SECCIÓN DEL DOCUMENTO
=======

Se lo ve en los regalos por el “día de la madre” y las promociones comerciales alrededor suyo: “Compre su regalo para mamá. Lleve una heladera, una lavadora, un lavavajillas y de regalo, le damos un secador de pelo o una planchita. Hasta en 18 cuotas, porque mamá se lo merece”.
“Y qué?”, “chocolate por la noticia”, “masiado mucho falta para que cambie, no te vaye na a plaguear tanto”, “a vos qué te importa si sos hombre, dejáte na de macanadas! Parecé una de esa feminazi ya” y “Simona Cazala ya tiene ya otra vez arena en la vagina” son sólo algunos de los comentarios que suelo leer en mis redes sociales cuando se me ocurre plantear algo como esto. Las redes sociales virtuales le dan voz a muchas causas importantes… y también a muchos miedos insondables.

=======

LISTADO PROPORCIONADO
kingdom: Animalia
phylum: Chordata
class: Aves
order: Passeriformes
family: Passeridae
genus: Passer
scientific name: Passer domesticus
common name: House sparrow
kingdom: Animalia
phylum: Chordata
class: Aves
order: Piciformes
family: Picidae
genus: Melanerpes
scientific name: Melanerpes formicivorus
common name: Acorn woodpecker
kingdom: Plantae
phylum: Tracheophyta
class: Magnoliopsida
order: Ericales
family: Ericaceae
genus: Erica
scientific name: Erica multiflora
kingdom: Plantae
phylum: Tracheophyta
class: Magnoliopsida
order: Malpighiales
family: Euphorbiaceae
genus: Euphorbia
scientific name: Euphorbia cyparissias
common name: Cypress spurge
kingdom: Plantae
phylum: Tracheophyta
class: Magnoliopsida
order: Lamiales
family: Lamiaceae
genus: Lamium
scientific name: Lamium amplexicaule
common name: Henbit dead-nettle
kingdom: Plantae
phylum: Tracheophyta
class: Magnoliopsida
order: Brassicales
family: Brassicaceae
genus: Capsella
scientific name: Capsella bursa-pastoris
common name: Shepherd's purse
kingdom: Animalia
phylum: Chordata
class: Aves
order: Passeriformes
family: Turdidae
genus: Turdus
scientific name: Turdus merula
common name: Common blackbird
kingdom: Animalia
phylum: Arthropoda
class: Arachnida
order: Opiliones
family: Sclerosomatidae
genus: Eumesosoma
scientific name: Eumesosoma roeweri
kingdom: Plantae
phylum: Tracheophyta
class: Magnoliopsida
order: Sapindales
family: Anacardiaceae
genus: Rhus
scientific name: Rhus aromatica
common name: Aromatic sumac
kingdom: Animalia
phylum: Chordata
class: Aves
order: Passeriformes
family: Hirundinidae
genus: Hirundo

=======

CONJUNTO DE TAREAS
(a) Traduzca al inglés la siguiente oración de la sección del documento: "Las redes sociales virtuales le dan voz a muchas causas importantes… y también a muchos miedos insondables."
(b) Según la promoción citada en el texto sobre el día de la madre, ¿qué se regala a quien compre una heladera, una lavadora y un lavavajillas?
(c) Prosiga el texto sobre el día de la madre y los comentarios en redes sociales a partir de su última oración.

RESPUESTAS POR TAREA
(a) Virtual social networks give a voice to many important causes… and also to many unfathomable fears.

(b) Un secador de pelo o una planchita.

(c)
Lo bueno de esto es que empezamos a despertar: desandar el camino comienza con algo tan simple como confrontar al prejuicio allí donde lo encuentres, ya sea en la ronda de Pilsen, en la conversa con los hijos, en las reuniones familiares con los sobrinos, hermanos, tíos y abuelos. Allí, en donde es más difícil, es en donde más necesitamos aliados y aliadas. A puertas cerradas es en donde nace el prejuicio. Sumando nuestras voces, en nuestros espacios pequeños, le iremos restando espacio al miedo, al prejuicio, al machismo y a su hermana: la homofobia.
Y así, el día de mañana, se me ocurre que voy a pasar por una ronda de Pilsen en una vereda de Sajonia y voy a escuchar “Nde Nelson, que mbareté que ese tu hijo es, le ayuda a su mamá en la casa y estudia encima. Ivalé nde ra’y che ra’a”.
Y Nelson, orgulloso, va a brindar por Mario, todo un kuña’i.